Top of Given records
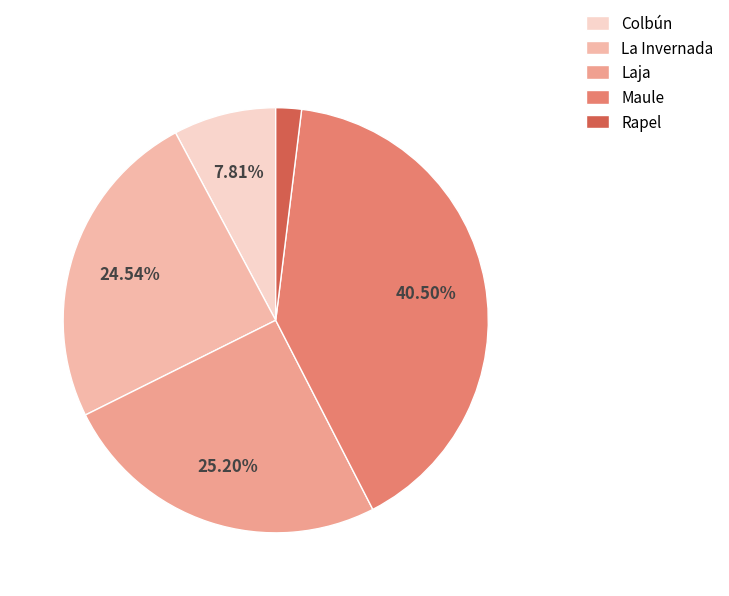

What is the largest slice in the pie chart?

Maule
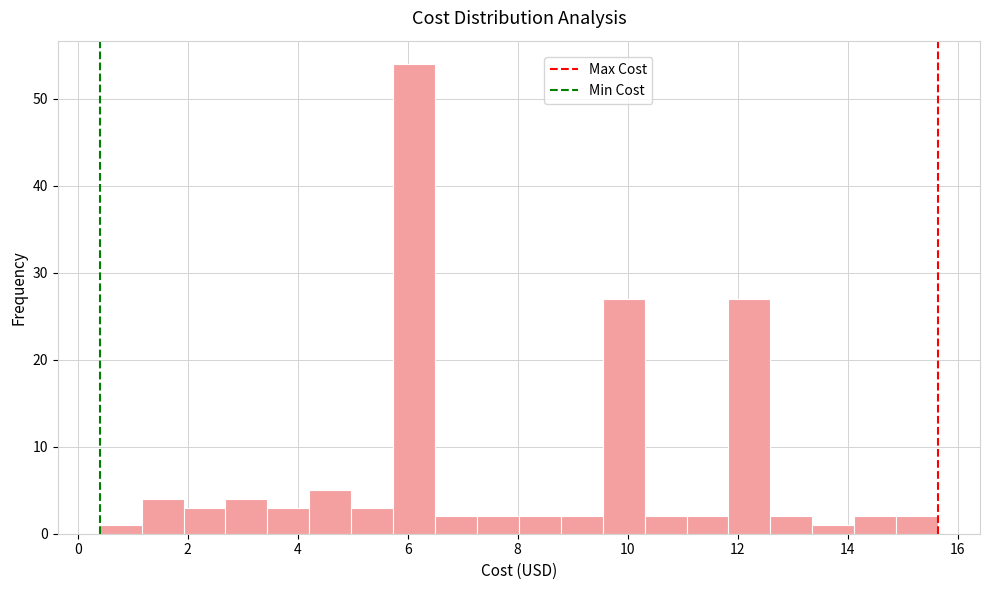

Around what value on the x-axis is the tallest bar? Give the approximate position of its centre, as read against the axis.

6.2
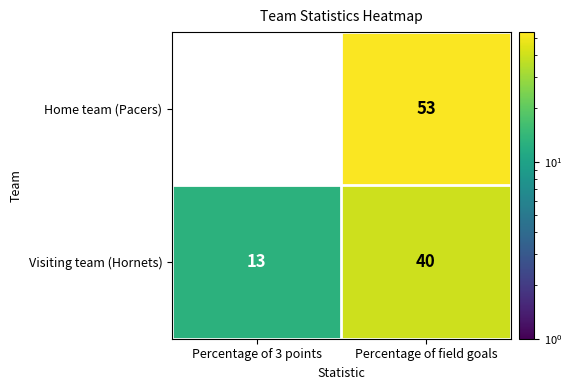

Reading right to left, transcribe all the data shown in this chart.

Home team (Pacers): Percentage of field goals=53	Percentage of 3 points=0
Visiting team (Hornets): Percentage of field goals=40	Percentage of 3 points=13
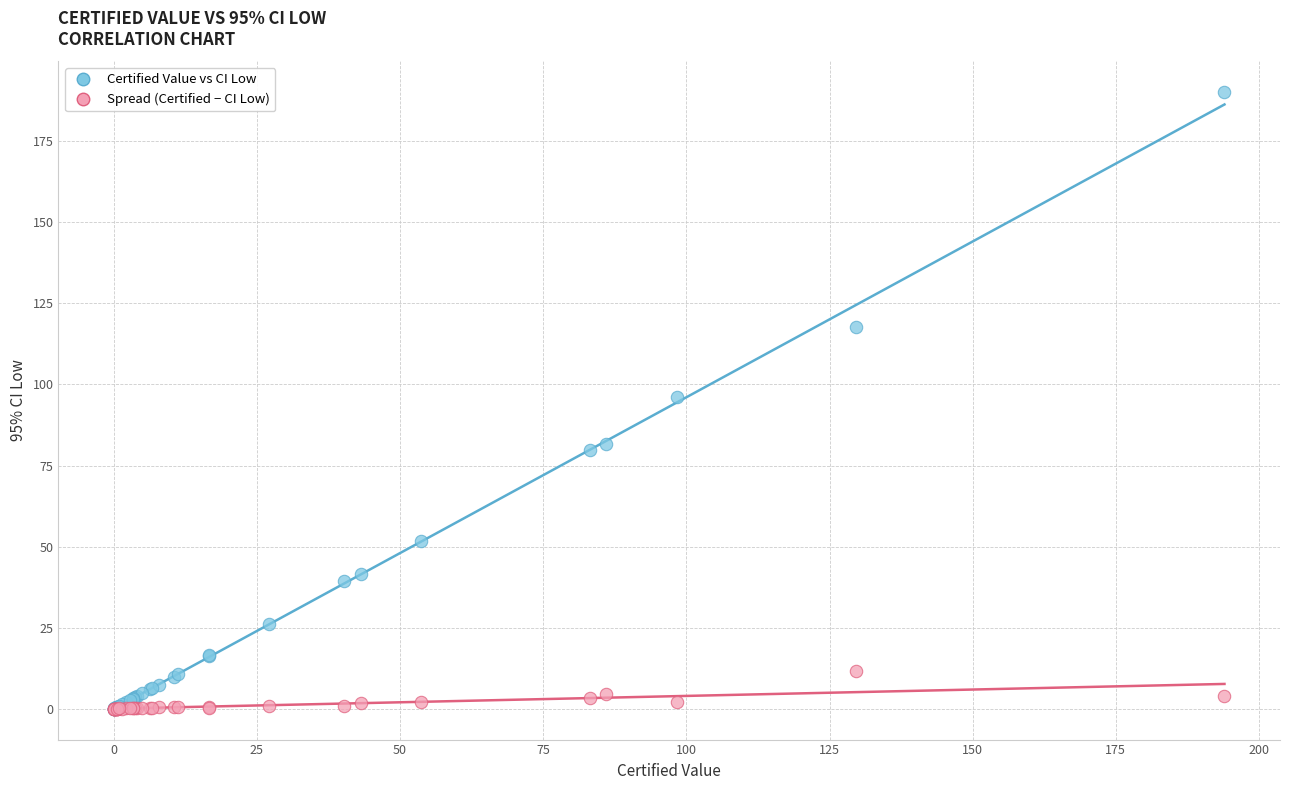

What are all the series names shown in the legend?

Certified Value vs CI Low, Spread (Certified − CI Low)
Bottom of Given records
Instruction
Write out every one of the lines above word for word, leaving out the pictures.

Written answer
What is the largest slice in the pie chart?

Maule

Around what value on the x-axis is the tallest bar? Give the approximate position of its centre, as read against the axis.

6.2

Reading right to left, transcribe all the data shown in this chart.

Home team (Pacers): Percentage of field goals=53	Percentage of 3 points=0
Visiting team (Hornets): Percentage of field goals=40	Percentage of 3 points=13

What are all the series names shown in the legend?

Certified Value vs CI Low, Spread (Certified − CI Low)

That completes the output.